Hypothesis testing is a useful statistical tool in determining whether a given model should be rejected based on a sample from the population. Sample data may contain sensitive information about individuals, such as medical information. Thus it is important to design statistical tests that guarantee the privacy of subjects in the data. In this work, we study hypothesis testing subject to differential privacy, specifically chi-squared tests for goodness of fit for multinomial data and independence between two categorical variables. We propose new tests for goodness of fit and independence testing that like the classical versions can be used to determine whether a given model should be rejected or not, and that additionally can ensure differential privacy. We give both Monte Carlo based hypothesis tests as well as hypothesis tests that more closely follow the classical chi-squared goodness of fit test and the Pearson chi-squared test for independence.
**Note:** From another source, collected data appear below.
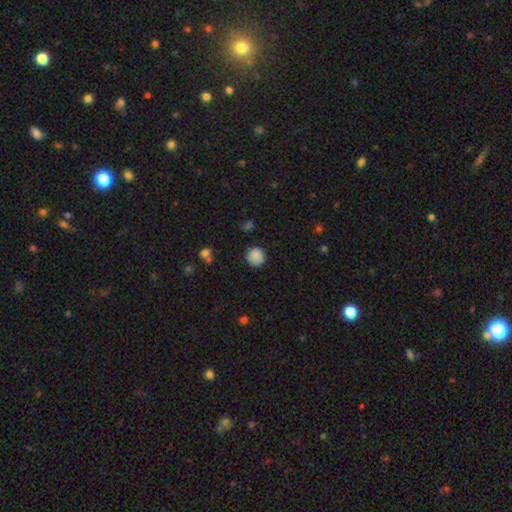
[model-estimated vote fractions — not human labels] A smooth galaxy with no disk features (87%) that is round (92%). Merging: none (87%).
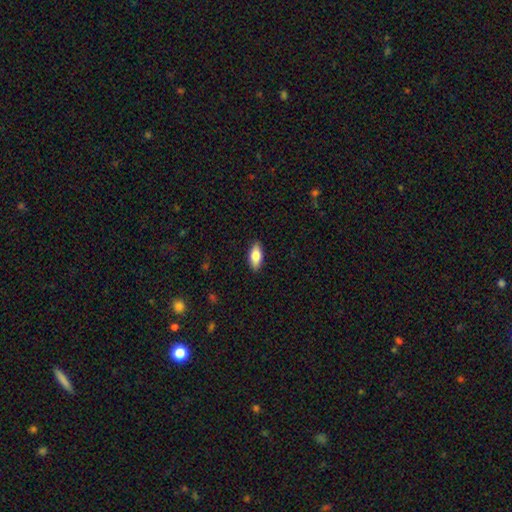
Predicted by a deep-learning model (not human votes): Q: Smooth or featured?
A: smooth (77%); runner-up: featured or disk (16%)
Q: How rounded?
A: in between (85%); runner-up: cigar-shaped (12%)
Q: Merging?
A: none (89%); runner-up: minor disturbance (8%)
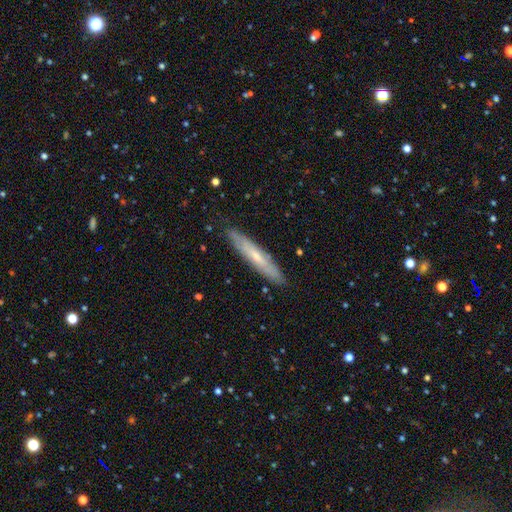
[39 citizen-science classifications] This is likely a featured or disk galaxy (64%). It is clearly viewed edge-on (84%). Edge-on bulge: likely none (62%). Merging: clearly none (89%).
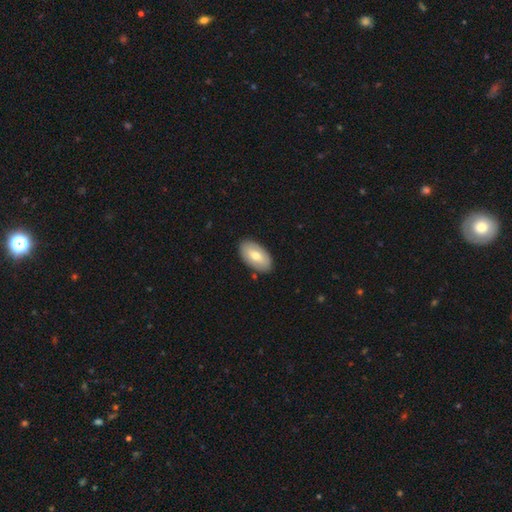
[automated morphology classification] Smooth or featured? Predicted: smooth (p=0.63). How rounded? Predicted: in between (p=0.95). Merging? Predicted: none (p=0.86).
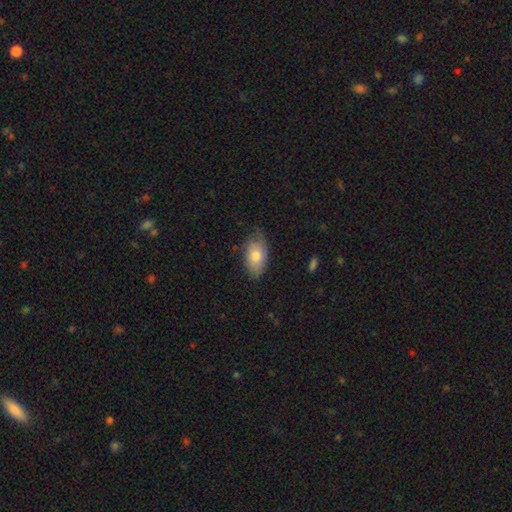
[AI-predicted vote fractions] Q: Smooth or featured?
A: smooth (77%); runner-up: featured or disk (16%)
Q: How rounded?
A: in between (91%); runner-up: round (6%)
Q: Merging?
A: none (68%); runner-up: minor disturbance (26%)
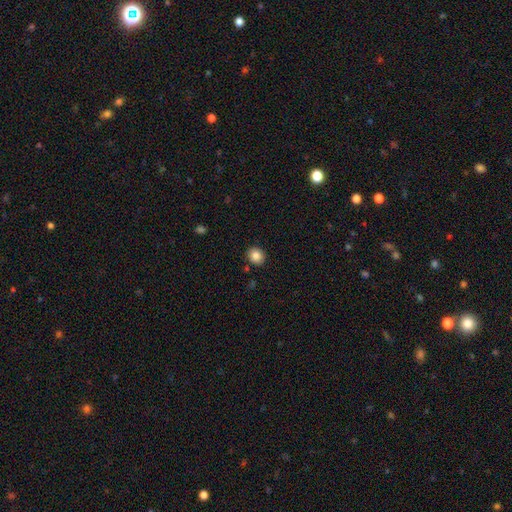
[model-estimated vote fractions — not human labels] A smooth galaxy with no disk features (85%) that is round (76%).

Vote fractions:
- Smooth or featured? smooth: 85% / star or artifact: 10% / featured or disk: 6%
- How rounded? round: 76% / in between: 23% / cigar-shaped: 1%
- Merging? none: 89% / minor disturbance: 7% / merger: 2% / major disturbance: 2%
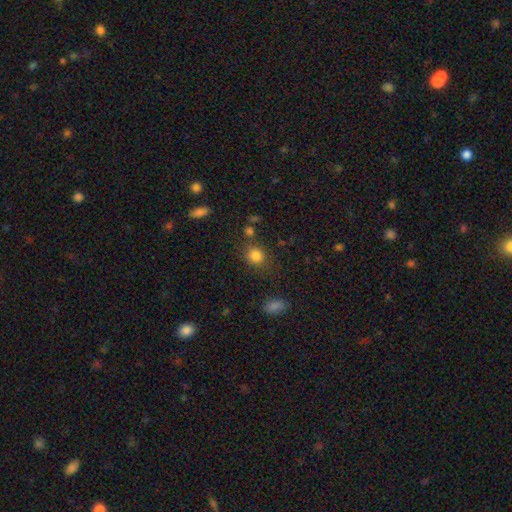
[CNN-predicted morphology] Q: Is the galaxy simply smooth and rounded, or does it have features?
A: smooth — 83%.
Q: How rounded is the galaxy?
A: round — 72%.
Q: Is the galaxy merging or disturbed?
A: none — 76%.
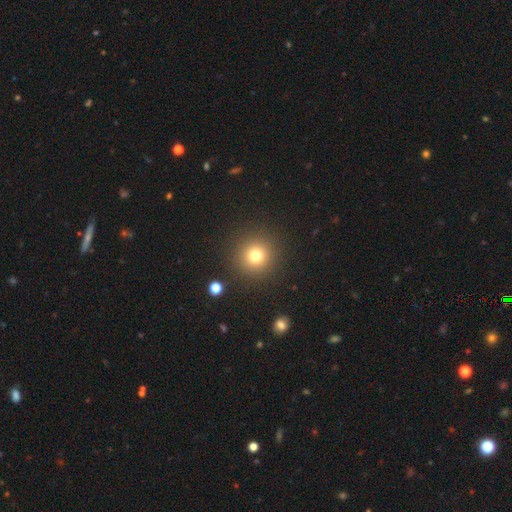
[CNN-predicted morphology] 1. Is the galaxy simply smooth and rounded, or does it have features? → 76% smooth, 16% star or artifact, 8% featured or disk.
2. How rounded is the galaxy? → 94% round, 5% in between, 1% cigar-shaped.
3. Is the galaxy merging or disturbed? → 90% none, 6% minor disturbance, 3% major disturbance, 2% merger.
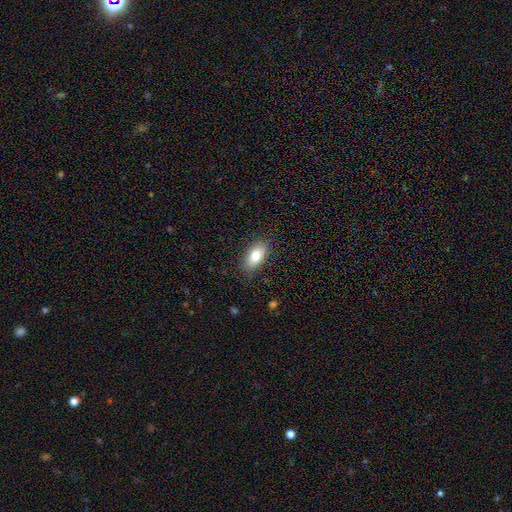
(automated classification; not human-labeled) Smooth or featured?
  - smooth: 81% *
  - featured or disk: 12%
  - star or artifact: 7%
How rounded?
  - in between: 91% *
  - cigar-shaped: 5%
  - round: 4%
Merging?
  - none: 86% *
  - minor disturbance: 11%
  - major disturbance: 3%
  - merger: 1%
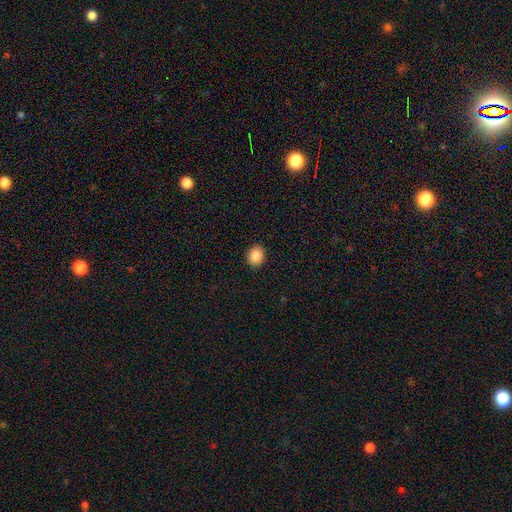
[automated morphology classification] A smooth galaxy with no disk features (86%) that is round (58%). Merging: none (91%).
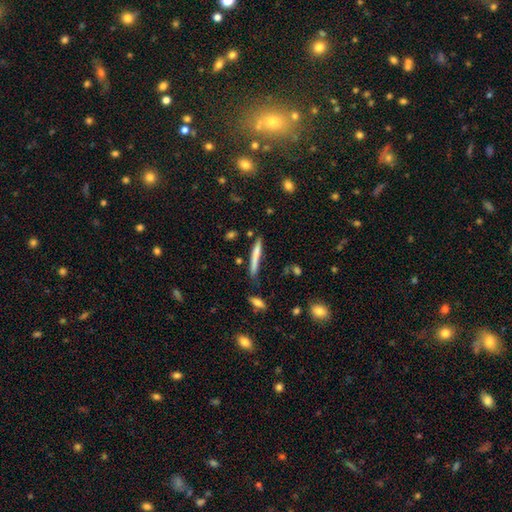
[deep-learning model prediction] This is likely a smooth galaxy (66%). How rounded: clearly cigar-shaped (94%). Merging: likely none (77%).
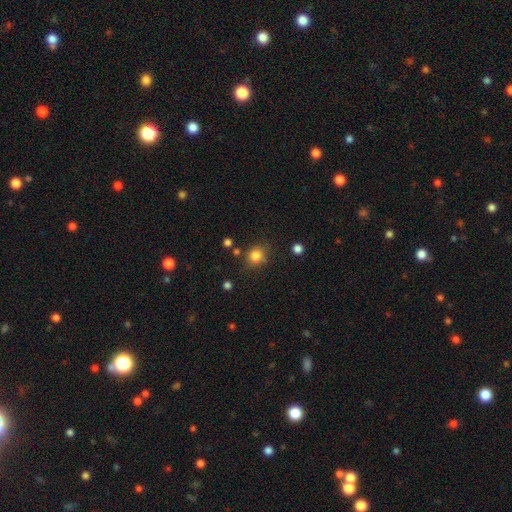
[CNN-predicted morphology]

Crucially, our tests account for the distribution of the noise that is injected to ensure privacy in determining significance. We show that these tests can be used to achieve desired significance levels, in sharp contrast to direct applications of classical tests to differentially private contingency tables which can result in wildly varying significance levels. Moreover, we study the statistical power of these tests. We empirically show that to achieve the same level of power as the classical non-private tests our new tests need only a relatively modest increase in sample size.